TESTO DA ANALIZZARE:
UN NEW YORKER DI NOVANT’ANNI

[Intervista a David Remnick] –
NEW YORK
In novant’anni di storia, il New Yorker ha avuto soltanto cinque direttori. David Remnick, ultimo in ordine di tempo, tiene le redini della rivista dal 1998. Corrispondente in Urss per il Washington Post, ha vinto un premio Pulitzer nel 1993 per La tomba di Lenin: gli ultimi giorni dell’impero sovietico, a cui hanno fatto seguito altri cinque libri coronati da grande successo, tra i quali King of the World, dedicato a Muhammad Ali, e The Bridge, sul presidente Obama. Nato a Hillsdale, New Jersey, cinquantasette anni, padre dentista e madre insegnante d’arte, Remnick è sposato con Esther Fein dalla quale ha avuto tre figli. Colto, brillante e dalla battuta pronta, interpreta alla perfezione il ruolo del direttore moderno, con un occhio alle innovazioni tecnologiche e un altro alla tradizione. Del resto, a cominciare dal dandy Eustace Tilley, icona del New Yorker, la forza della rivista è stata proprio nella combinazione tra la celebrazione del rito e una costante attenzione alle novità culturali e sociali. Questa duplicità si rispecchia in un altro elemento con cui Remnick interpreta la propria direzione: riesce a essere estremamente autorevole e nello stesso tempo cordiale e ironico. Lo incontro a pochi giorni dallo storico trasloco della rivista, immortalato sulla copertina dell’ultimo numero disegnata da Bruce McCall: da Times Square alla Freedom Tower, il grattacielo sorto sulle ceneri delle Torri gemelle, nel quale Si Newhouse ha acquistato ventiquattro piani per le riviste della sua Conde Nast. «Sto vedendo la città dalla stessa prospettiva che ebbero le vittime dell’attacco al World Trade Center», osserva Remnick con una punta di inquietudine, «ma ho sempre creduto nella forza positiva dei cambiamenti».
Il New Yorker nasceva il 21 febbraio 1925 intorno all’"Algonquin Round Table", il celebre circolo di scrittori della New York anni Venti, a pochi passi da Times Square: il cuore della città… «Sì, effettivamente la storia della rivista si è sviluppata nello spazio di pochi isolati, ma devo dire che questo cambiamento geografico offre un rapporto più organico con una zona determinante per la storia della città: il porto. Non credo tuttavia che tutto ciò possa avere un impatto significativo sulla nostra proposta culturale».
Quanto vende oggi il New Yorker?
«Gli ultimi dati si attestano sul milione e cinquantamila copie. E si calcola che ogni numero sia letto mediamente da tre persone. Più della metà della tiratura viene effettuata fuori da New York, e potrà sorprenderla scoprire che in California vendiamo più che nello stato di New York. Il motivo è che lì ci sono due grandi città, Los Angeles e San Francisco».
Quali sono state le svolte principali in questi novant’anni?
«La rivista nasce in un’America precedente la Grande depressione, immersa nell’Età del jazz, e dunque caratterizzata da raffinatezza e leggerezza. La prima grande svolta avviene in coincidenza con la Seconda guerra mondiale: è il momento in cui i reportage e i saggi diventano più lunghi, più profondi. La seconda grande svolta è quella dell’11 settembre. È evidente: la maturazione è avvenuta sempre grazie a momenti dolorosi».

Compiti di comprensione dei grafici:
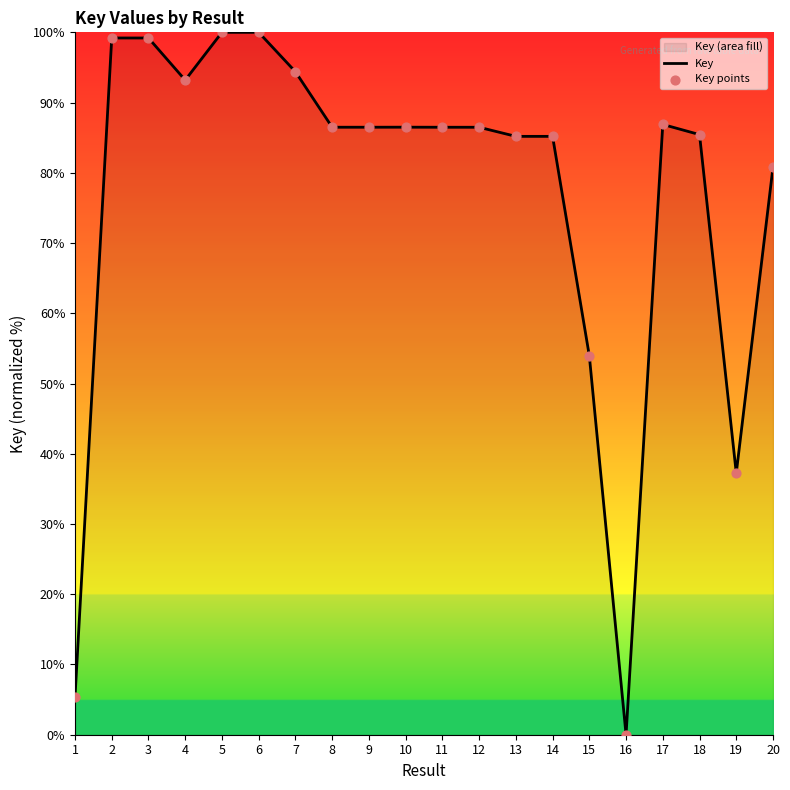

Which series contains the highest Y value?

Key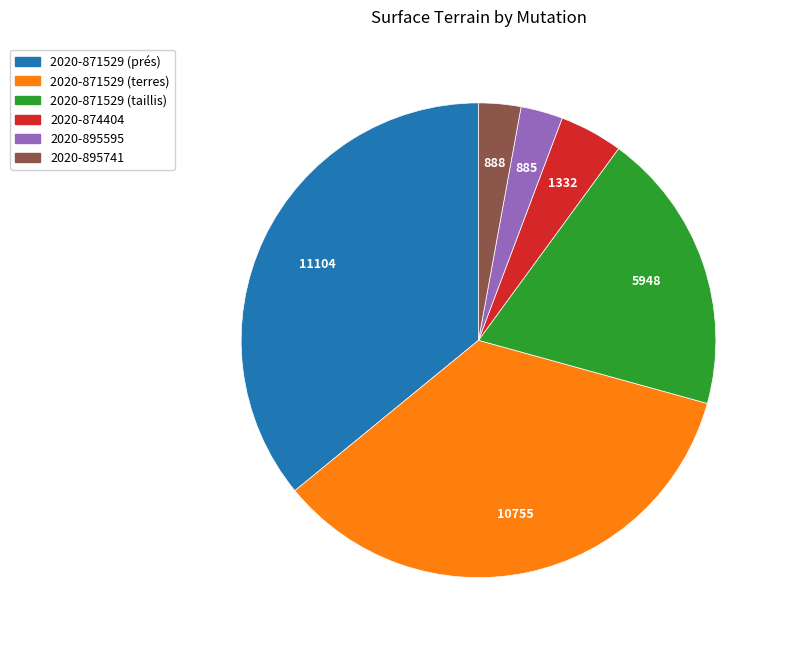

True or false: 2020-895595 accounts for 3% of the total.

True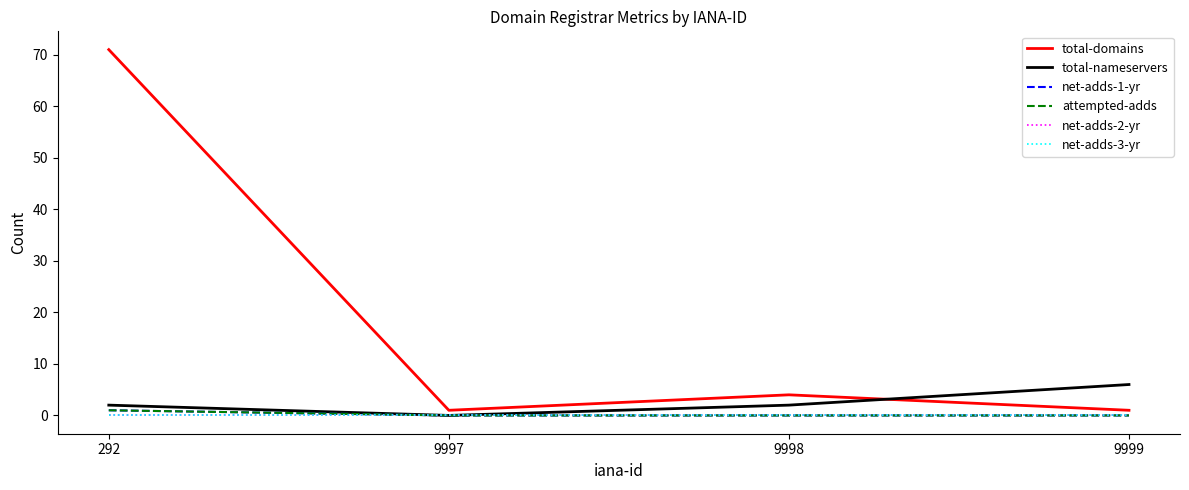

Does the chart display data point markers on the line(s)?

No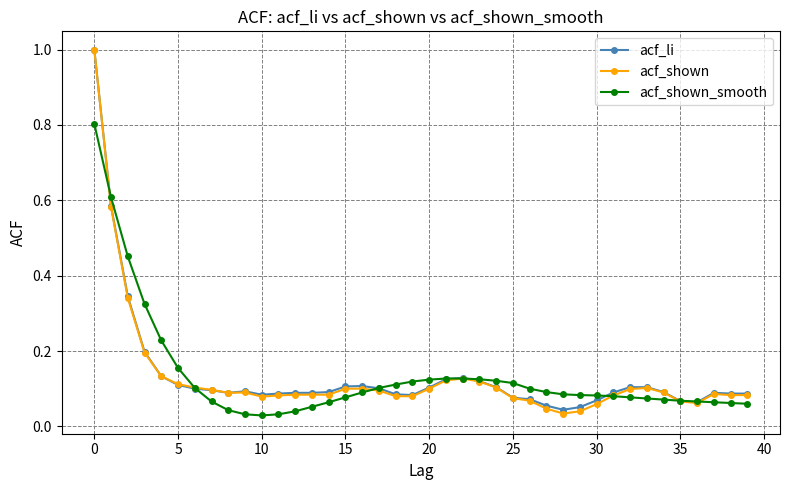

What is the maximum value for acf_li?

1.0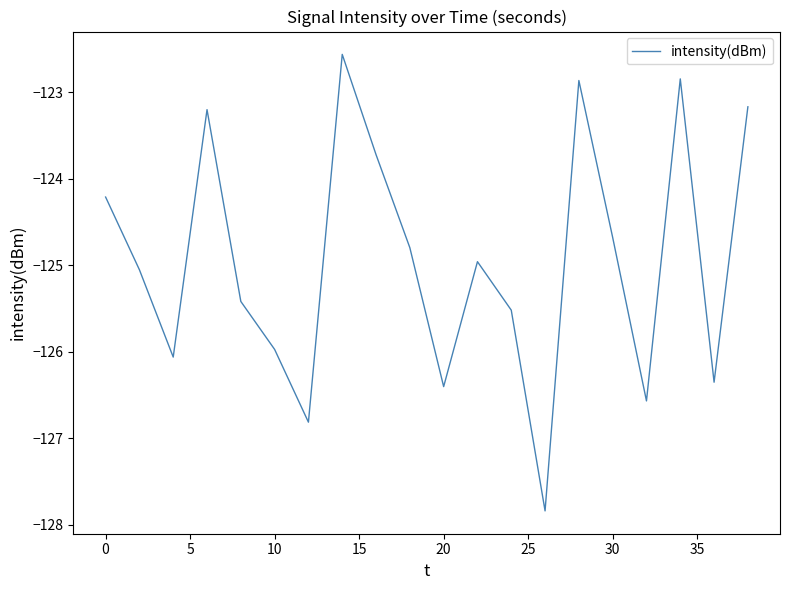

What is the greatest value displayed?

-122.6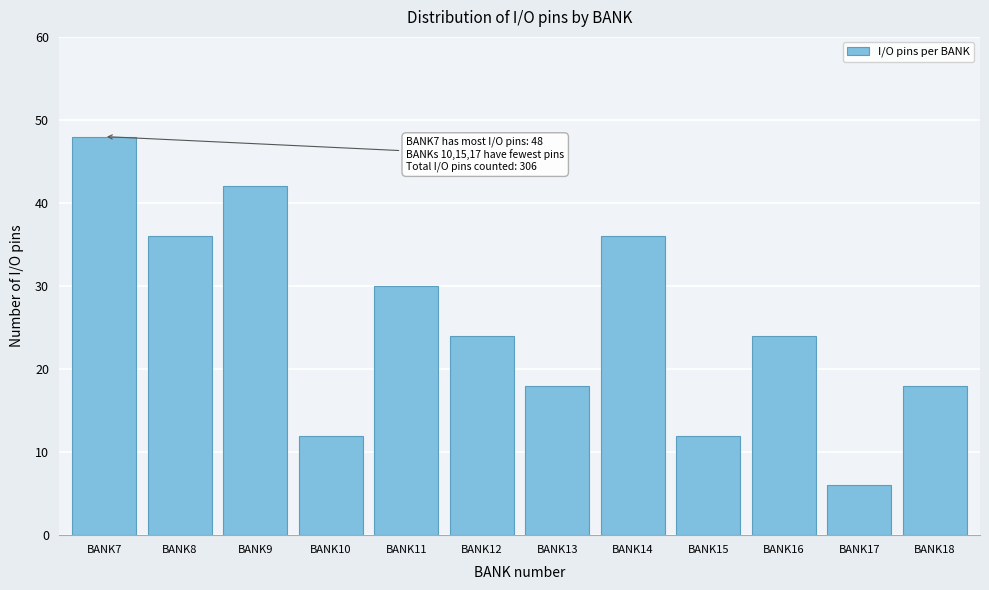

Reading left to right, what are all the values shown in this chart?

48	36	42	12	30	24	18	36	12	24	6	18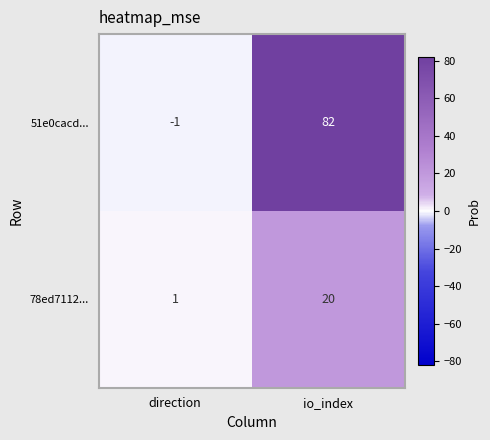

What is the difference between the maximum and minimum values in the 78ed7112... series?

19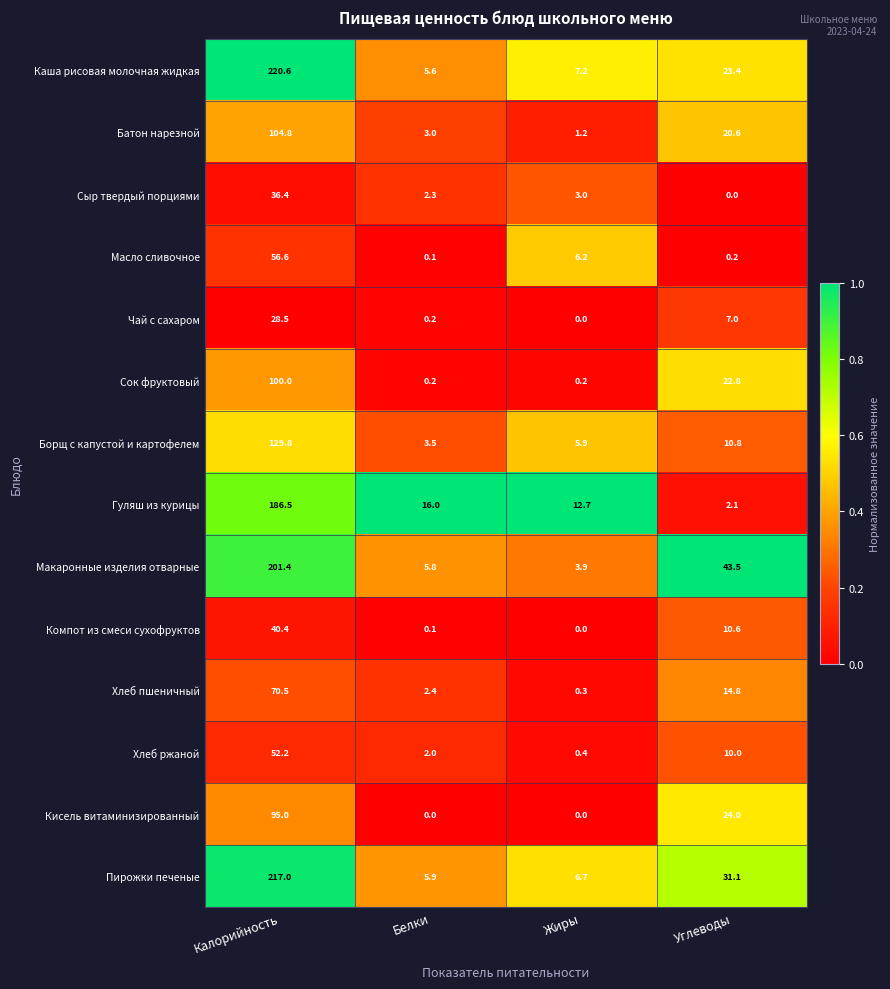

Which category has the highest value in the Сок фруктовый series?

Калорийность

I TUOI COMPITI:
1) Elenca i titoli dei libri di David Remnick nominati nell'intervista sul New Yorker.
2) Prosegui l'intervista sul New Yorker dopo l'ultima frase riportata.
Le righe non hanno alcun legame con l'intervista sul New Yorker.

RISPOSTE PER COMPITO:
1)
- La tomba di Lenin: gli ultimi giorni dell'impero sovietico
- King of the World
- The Bridge

2)
Lei è stato il primo direttore a fare un endorsement presidenziale: John Kerry contro George W. Bush.
«Mi sarebbe sembrato ridicolo non farlo: leggendo i nostri articoli era assolutamente chiara la nostra posizione. Si è trattato quindi di un endorsement assolutamente prevedibile, che tuttavia non ebbe alcuna fortuna: Kerry perse».
Poi ci fu un secondo endorsement, stavolta coronato dal successo: in una famosa copertina del 2008 raffigurò il presidente Obama e la moglie Michelle in posa da terroristi, sotto un quadro di Bin Laden.
«A me quella copertina parve una parodia degli stereotipi di certa destra».
Tuttavia il presidente Obama la definì “un tentativo non molto riuscito di fare satira”.
«Questo dimostra che la nostra satira, riuscita o meno che sia, è libera da condizionamenti, e che può divertire o offendere chiunque».
La tragedia di Charlie Hebdo invita a riflettere sul fatto che possano esistere limiti alla satira, o no?
«Io non credo, e in questo sono assolutamente con Voltaire. Voglio dire che lo sono anche nel momento in cui lotto in prima linea per attaccare l’antisemitismo dello stesso Voltaire».
Davvero non pensa che la satira possa diventare una copertura per veicolare messaggi di odio o disprezzo?
«Il rischio ovviamente c’è, ma eviterei di aprire la porta alla censura. Credo che quei casi siano facilmente identificabili dai lettori: e sarebbe sbagliato sottovalutarli».
Sinceramente: le piacciono le vignette di Charlie Hebdo?
«No e non le avrei mai pubblicate, ma rivendico la possibilità, per chiunque, di farlo».
La carta stampata è in crisi: il futuro è digitale?
«Devo correggerla, è il presente a essere digitale. Per quanto ci riguarda non possiamo che adeguarci al meglio. I nostri siti hanno circa dodici milioni di visitatori al mese. Affrontiamo il problema delle inserzioni pubblicitarie, tutte concentrate su compagnie come Google o Yahoo, nella consapevolezza che l’unico modo per sopravvivere è essere unici. Noi proponiamo testi che cercano di risultare sempre profondi e che si rifiutano di risolvere in venti secondi qualcosa avvenuto venti secondi prima».
Il New Yorker è celebre anche per i “fact checkers”: lei ne ha ben sedici sotto contratto.
«Proporre la massima accuratezza dei testi, controllandone ogni aspetto, è un altro modo attraverso cui cerchiamo di distinguerci. Ovvio che questo aumenti il lavoro, i tempi e i costi».
Come mai non esistono testate come il New Yorker a Londra o a Parigi?
«Sono splendide città e grandi capitali, ma oggi non hanno la stessa centralità. Tuttavia negli ultimi anni ho assistito a vari tentativi di imitazioni, falliti uno dopo l’altro: sono rimasto in particolare colpito da una testata russa, arrivata a una cinquantina di numeri, e da un’altra di Hong Kong. Copie spudorate, con le vignette, con i testi lunghi, insomma con tutto ciò che caratterizza la nostra rivista».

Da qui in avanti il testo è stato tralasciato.